According to the media, more and more college students are going hungry. Many universities are organizing food pantries to feed students suffering from "food insecurity."
The San Francisco Chronicle reported recently that more than 500 UC Berkeley students have applied for food stamps so far this year--up from only 111 during all of 2016. Thousands of UC Berkeley students rely on the university's food pantry; 1,549 students obtained donated food there during the month of September alone.
What's going on? Today, the typical college graduate is burdened with $37,000 in student loans. How can students borrow so much money to finance their studies and yet go hungry?
Here are my reflections on food insecurity at American colleges.
First, college students have struggled to feed themselves for more than a hundred years. Dorothy Day, for example, the founder of the Catholic social justice movement, wrote of going hungry during her college days at the University of Illinois back in 1914-1916. "At night," she wrote, "I could study in the university library. When I went back to my room I had to go to bed immediately, and when I was cold and hungry it was hard to get up in the morning."
I don't think Dorothy Day's college experience was atypical for her time. Even when I was in college more than 40 years ago, students heated Campbell's soup in their dorm-room popcorn poppers or made grilled cheese sandwiches by wrapping them in tinfoil and heating them with an electric iron. And ramen noodles were a staple of many college students' diets.
As a college freshman, I recall eating at Griff's Drive-In with my dormmates on Sunday evenings, when Griff's sold hamburgers for ten cents each. We would pool our resources to buy 30 puny burgers (each garnished with exactly one pickle chip), and we would all eat about four.

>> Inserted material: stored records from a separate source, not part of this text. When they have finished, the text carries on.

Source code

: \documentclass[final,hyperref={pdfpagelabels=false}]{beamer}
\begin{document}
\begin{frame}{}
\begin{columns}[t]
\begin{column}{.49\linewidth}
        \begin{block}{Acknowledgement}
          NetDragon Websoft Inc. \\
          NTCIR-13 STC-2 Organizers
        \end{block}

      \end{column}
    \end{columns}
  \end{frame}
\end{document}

Today, however, we have a new term--food insecurity--to describe students who live on limited budgets. Being food insecure doesn't mean students are starving; it just means they have too little to eat from time to time and are often forced to purchase substandard food (like Griff's hamburgers).
For example, the Chronicle featured one food insecure student who eats a typical lunch of "oatmeal, raspberries, chia seeds, flaxseeds, chocolate chips and coconut shavings, plus a spinach salad." As Joseph Conrad might have put it, "The horror! The horror!"
And of course, college leaders would like the media to focus on their students' so-called "food insecurity" rather than the long-term suffering their graduates will experience when they try to pay off their student loans. Maybe that's why Janet Napolitano, president of UC, pledged $302,000 to expand food pantries at UC campuses and help students sign up for food stamps.
Janet herself is not missing any meals. Her UC compensation was $3.7 million in 2014-2015, which makes UC's $302,000 contribution for food assistance seem puny in comparison.
And the UC chancellors are doing OK as well. According to a 2016 newspaper report, nine UC chancellors received a total of $1.5 million in outside income for serving on various corporate boards during 2012-2014--that's in addition to their munificent salaries.
UC professors aren't worried about their next meal either. They draw handsome salaries, have top-notch health insurance, and expect to retire with generous pensions.
The reality is this. College students are not suffering unduly from food insecurity, even though some may be forced to eat spinach salads for lunch. Their suffering is in the future, when they graduate with massive student loan debt they can't pay back and can't discharge in bankruptcy. In fact, many college graduates will be eating ramen noodles for a long, long time.
References
Nanette Asimov. Many college students going hungry, need donated food groceries and food stamps. San Francisco Chronicle, November 23, 217.
Diana Lambert and Alexei Koseff. UC Davis chancellor apologizes, will donate textbook stock to student scholarships. Sacramento Bee, March 4, 2016. Accessible at http://www.sacbee.com/news/investigations/the-public-eye/article64041327.htm
Patrick McGreevy. University of California administration is paying excessive salaries and mishandling funds, state audit says. Los Angeles Times, April 25, 2017.